[AVAILABLE DATA — start]

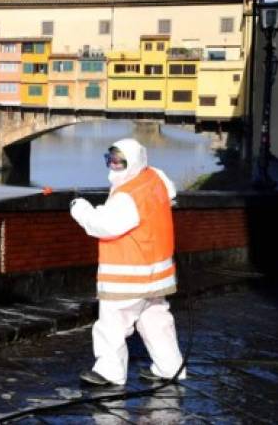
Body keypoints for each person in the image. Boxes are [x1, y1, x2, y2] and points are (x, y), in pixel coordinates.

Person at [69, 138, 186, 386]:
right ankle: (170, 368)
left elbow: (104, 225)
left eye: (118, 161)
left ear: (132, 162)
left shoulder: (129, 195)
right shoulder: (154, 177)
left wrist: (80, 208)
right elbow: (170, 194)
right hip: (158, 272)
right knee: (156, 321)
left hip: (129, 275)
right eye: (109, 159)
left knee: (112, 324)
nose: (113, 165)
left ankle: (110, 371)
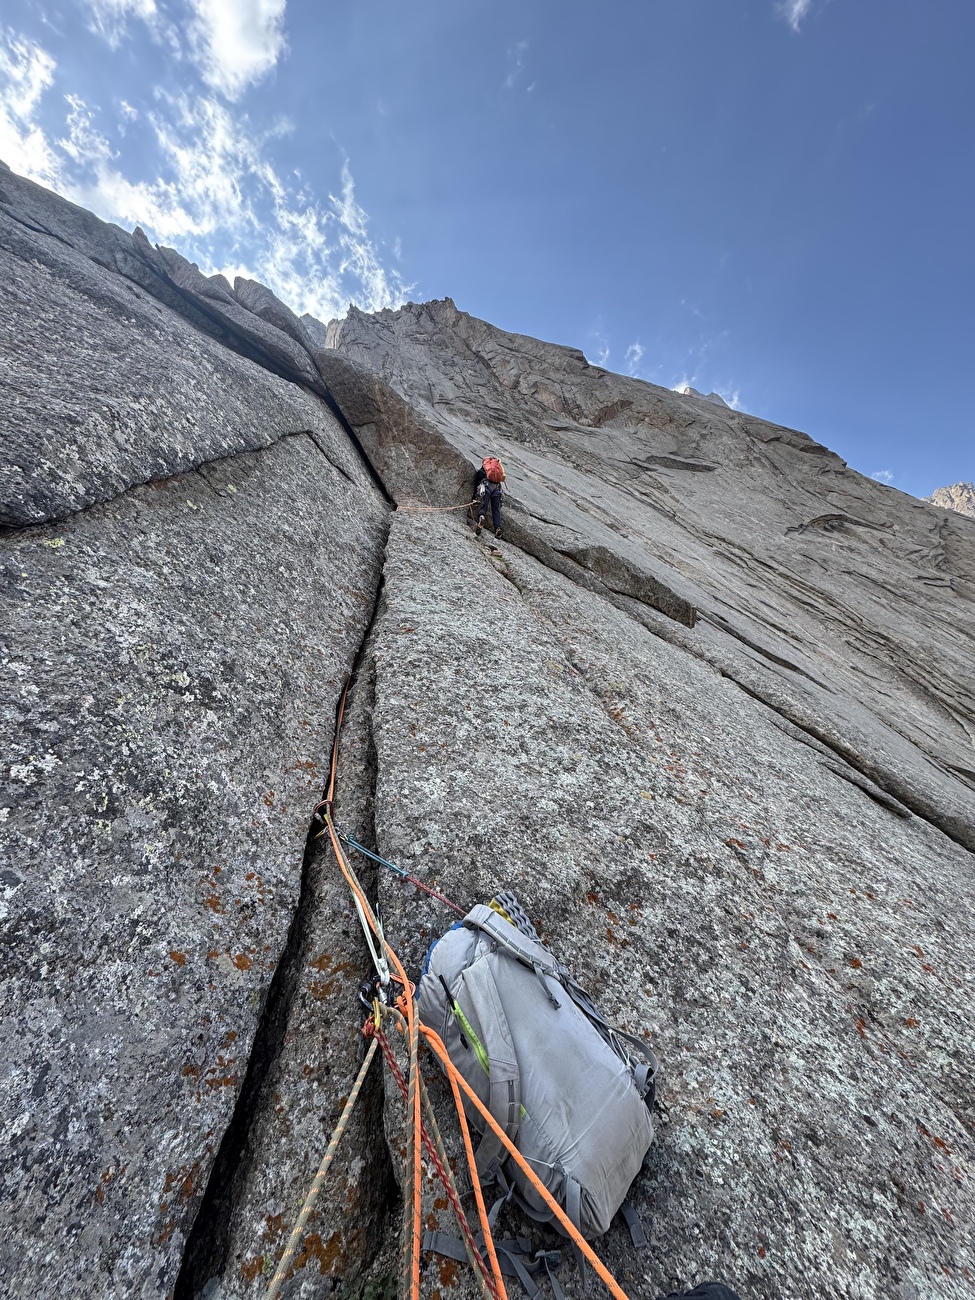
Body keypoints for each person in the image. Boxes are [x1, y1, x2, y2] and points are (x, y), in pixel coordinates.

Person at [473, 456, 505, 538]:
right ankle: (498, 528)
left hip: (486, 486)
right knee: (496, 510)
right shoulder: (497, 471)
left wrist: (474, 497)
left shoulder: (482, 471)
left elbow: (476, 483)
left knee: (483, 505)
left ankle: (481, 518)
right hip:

[AVAILABLE DATA — finish]

**REQUIRED ACTION**.
Look above for the line with "left elbow: (104, 225)" and the line with "left ankle: (481, 518)"; set down those two lines and all lines between them exactly, without pictures and without anything else.

**OUTPUT FOR THIS TASK**.
left elbow: (104, 225)
left eye: (118, 161)
left ear: (132, 162)
left shoulder: (129, 195)
right shoulder: (154, 177)
left wrist: (80, 208)
right elbow: (170, 194)
right hip: (158, 272)
right knee: (156, 321)
left hip: (129, 275)
right eye: (109, 159)
left knee: (112, 324)
nose: (113, 165)
left ankle: (110, 371)
Body keypoints for each person in the image. Boxes are [x1, y1, x2, y2] and points are (x, y), in pixel coordinates.

Person at [473, 456, 505, 538]:
right ankle: (498, 528)
left hip: (486, 486)
right knee: (496, 510)
right shoulder: (497, 471)
left wrist: (474, 497)
left shoulder: (482, 471)
left elbow: (476, 483)
left knee: (483, 505)
left ankle: (481, 518)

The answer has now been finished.